Le Monde | 14 avril 2013
La lutte implacable contre les dérives de l’argent « lancée par François Hollande se heurte à un obstacle de taille : l’impunité ou presque des professionnels de la finance. En effet, malgré la responsabilité de la City ou de Wall Street dans le déclenchement de la plus grave crise économique depuis la Grande Dépression, aucun banquier n’a été inquiété, jugé ou condamné, même dans les cas de fraude avérée. Et ceux qui ont perdu leur emploi ont facilement rebondi comme si de rien n’était.
Comment expliquer l’absence de sanctions ? Le contraste est saisissant avec la crise des caisses d’épargne américaines au début des années 1990 à l’issue de laquelle une centaine de dirigeants s’étaient retrouvés derrière les verrous. Même Alan Greenspan, l’architecte de la politique de laisser-faire et d’argent bon marché à l’origine du tsunami financier pendant les dix- neuf ans passés à la tête de la Réserve fédérale américaine, a reconnu que » bien des aspects de la crise actuelle sont dus à des escroqueries pures et simples « .
Les milieux financiers ont beau jeu de répondre que l’incompétence, l’avidité au gain ou l’imprudence ne constituent pas un crime passible de prison. Franchir la ligne jaune de la morale n’a rien d’illégal. En outre, sur le plan juridique, la pierre de touche du droit anglo-saxon est que tout accusé doit être considéré comme innocent tant que sa culpabilité n’a pas été prouvée devant un juge ou un jury. Il faut prouver » au-delà du doute raisonnable « qu’il s’agit d’un acte délibéré. La réglementation excessive, opaque et incompréhensible permet aux meilleurs avocats d’affaires de faire acquitter leurs clients dans la plupart des procès, telle est l’antienne du lobby bancaire.
On peut habiller de toute forme d’arguments cette impunité, les faits sont là : les seigneurs de l’argent disposent de nombreux atouts pour échapper à la justice.
Tout d’abord, à l’exception des cas reconnus d’escroquerie ou de délit d’initié, les autorités ont préféré la conciliation à l’épreuve de force. Les régulateurs choisissent de poursuivre au civil plutôt qu’au pénal les banques prises la main dans le sac en s’efforçant de trouver un accord à l’amiable. Pour mettre fin aux poursuites, les établissements fautifs payent une amende dérisoire comparée à leurs profits sans avoir à reconnaître la moindre faute.

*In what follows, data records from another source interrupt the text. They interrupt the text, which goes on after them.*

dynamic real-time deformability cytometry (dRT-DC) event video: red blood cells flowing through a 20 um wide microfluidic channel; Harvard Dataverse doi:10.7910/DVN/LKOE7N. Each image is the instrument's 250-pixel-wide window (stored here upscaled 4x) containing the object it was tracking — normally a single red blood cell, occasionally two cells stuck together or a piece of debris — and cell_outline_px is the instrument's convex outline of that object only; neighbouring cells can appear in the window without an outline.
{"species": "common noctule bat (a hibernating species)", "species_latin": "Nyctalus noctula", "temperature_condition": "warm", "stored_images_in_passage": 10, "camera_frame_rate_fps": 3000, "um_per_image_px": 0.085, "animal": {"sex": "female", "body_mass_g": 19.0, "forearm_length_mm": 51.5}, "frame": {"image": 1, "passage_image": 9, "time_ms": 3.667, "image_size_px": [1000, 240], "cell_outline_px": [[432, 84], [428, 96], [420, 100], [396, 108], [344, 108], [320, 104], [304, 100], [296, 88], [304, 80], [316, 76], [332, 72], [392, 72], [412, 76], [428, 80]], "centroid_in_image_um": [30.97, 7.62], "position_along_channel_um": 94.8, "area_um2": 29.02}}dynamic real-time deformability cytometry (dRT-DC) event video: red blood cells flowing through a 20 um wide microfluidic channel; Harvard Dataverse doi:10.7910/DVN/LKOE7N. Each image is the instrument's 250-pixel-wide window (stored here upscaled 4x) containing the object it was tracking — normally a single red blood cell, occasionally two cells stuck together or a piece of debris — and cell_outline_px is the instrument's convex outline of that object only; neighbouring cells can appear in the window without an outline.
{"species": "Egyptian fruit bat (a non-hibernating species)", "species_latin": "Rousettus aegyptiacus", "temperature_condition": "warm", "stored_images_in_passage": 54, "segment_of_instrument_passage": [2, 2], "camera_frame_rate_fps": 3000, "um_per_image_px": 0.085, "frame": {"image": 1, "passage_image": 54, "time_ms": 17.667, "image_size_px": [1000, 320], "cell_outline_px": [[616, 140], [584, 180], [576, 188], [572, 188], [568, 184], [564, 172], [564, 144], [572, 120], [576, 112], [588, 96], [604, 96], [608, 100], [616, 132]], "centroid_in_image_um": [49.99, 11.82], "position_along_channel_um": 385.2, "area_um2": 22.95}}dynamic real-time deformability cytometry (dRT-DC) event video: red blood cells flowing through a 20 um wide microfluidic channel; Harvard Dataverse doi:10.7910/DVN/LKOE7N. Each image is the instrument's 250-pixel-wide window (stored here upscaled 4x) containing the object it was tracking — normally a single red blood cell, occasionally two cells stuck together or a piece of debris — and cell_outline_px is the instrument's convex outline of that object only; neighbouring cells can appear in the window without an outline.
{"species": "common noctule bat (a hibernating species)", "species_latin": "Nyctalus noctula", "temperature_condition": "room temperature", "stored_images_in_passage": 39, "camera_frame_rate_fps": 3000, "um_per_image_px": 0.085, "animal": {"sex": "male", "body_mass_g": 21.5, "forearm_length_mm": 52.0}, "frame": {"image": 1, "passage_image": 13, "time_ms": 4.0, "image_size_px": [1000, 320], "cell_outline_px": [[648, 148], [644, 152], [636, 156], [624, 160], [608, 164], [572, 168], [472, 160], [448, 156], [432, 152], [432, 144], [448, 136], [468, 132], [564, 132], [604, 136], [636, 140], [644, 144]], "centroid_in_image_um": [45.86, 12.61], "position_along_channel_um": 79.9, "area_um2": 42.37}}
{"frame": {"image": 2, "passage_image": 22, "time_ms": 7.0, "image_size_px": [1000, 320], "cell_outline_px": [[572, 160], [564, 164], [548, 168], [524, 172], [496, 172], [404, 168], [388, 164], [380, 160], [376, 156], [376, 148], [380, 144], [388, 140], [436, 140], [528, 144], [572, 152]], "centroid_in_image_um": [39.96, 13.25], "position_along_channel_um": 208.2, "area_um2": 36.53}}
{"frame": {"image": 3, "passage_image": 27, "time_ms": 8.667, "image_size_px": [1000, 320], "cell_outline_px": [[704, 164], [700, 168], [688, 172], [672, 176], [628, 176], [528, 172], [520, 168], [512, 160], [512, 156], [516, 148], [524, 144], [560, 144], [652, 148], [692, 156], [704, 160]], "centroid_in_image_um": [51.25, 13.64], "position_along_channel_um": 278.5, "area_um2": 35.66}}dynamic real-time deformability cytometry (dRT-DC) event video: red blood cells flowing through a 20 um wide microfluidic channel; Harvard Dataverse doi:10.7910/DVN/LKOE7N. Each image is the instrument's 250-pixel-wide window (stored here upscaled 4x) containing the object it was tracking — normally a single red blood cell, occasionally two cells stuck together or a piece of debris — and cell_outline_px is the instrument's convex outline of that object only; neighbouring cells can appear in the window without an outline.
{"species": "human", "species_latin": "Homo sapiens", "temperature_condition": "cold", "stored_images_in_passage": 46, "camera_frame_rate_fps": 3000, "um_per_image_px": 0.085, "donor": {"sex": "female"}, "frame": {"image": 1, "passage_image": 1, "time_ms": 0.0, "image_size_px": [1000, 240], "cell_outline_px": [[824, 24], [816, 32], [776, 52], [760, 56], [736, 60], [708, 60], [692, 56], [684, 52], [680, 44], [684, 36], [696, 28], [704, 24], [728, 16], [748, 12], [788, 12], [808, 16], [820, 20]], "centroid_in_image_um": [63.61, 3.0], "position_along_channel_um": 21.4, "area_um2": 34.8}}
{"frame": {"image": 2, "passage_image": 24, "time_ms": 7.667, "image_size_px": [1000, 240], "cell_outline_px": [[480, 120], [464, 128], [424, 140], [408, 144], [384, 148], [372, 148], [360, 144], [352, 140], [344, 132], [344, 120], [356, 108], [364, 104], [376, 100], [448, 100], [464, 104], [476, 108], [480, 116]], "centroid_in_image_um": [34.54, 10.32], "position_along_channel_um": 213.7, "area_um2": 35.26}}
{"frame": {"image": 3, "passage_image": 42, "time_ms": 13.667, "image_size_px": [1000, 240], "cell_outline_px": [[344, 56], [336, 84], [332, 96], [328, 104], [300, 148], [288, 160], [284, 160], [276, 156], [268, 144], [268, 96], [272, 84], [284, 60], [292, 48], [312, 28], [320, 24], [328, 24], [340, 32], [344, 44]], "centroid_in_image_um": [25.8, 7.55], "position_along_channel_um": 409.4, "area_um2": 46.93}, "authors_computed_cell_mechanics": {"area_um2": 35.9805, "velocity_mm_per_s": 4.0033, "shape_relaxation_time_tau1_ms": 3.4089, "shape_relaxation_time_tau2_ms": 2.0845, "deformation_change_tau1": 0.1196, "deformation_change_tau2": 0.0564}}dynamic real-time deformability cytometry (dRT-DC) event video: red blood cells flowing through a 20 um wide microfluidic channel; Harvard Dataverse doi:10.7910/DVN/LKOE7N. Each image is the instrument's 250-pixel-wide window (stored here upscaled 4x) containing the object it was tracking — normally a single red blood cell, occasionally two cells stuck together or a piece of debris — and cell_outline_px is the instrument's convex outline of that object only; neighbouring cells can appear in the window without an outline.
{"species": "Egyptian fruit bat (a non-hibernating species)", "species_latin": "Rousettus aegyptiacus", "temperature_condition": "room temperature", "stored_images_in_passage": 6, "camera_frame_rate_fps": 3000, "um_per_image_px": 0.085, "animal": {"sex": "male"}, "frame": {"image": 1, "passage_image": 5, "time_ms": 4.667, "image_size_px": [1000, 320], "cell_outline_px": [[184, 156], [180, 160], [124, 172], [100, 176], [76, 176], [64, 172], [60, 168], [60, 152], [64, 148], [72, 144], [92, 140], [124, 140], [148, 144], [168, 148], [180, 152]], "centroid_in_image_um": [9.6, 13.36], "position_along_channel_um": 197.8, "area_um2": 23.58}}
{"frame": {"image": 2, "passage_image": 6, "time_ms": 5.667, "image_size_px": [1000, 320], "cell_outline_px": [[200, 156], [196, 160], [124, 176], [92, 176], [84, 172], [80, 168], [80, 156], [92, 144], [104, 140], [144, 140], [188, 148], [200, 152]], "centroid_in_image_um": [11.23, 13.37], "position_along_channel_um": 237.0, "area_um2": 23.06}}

Autre motif à ce laxisme, les gendarmes des marchés sont pénalisés dans leur chasse aux déviants de la finance par la complexité d’un univers d’autant plus difficile à déchiffrer que les banquiers recourent à un jargon incompréhensible. Un jury populaire est incapable de comprendre cette novlangue ésotérique.
Par ailleurs, en tant qu’employés de la banque, le PDG comme les directeurs et les administrateurs indépendants ne sont pas responsables sur leurs biens personnels. La garantie qu’au bout du compte les actionnaires régleront la note des erreurs encourage » les dérives de l’argent « .
De plus, les institutions financières sont passées maître dans le contournement en toute légalité des réformes du système financier. Les » Grands « , comme Goldman Sachs, Barclays, UBS ou Deutsche Bank, n’ont aucune intention de renoncer au négoce sur fonds propres comme l’exige la législation Volcker aux Etats-Unis. Ces activités très rémunératrices sont démantelées puis rebaptisées souvent par le truchement de paradis fiscaux au nez et à la barbe des régulateurs. L’extrême spécialisation des intervenants permet de brouiller facilement les pistes.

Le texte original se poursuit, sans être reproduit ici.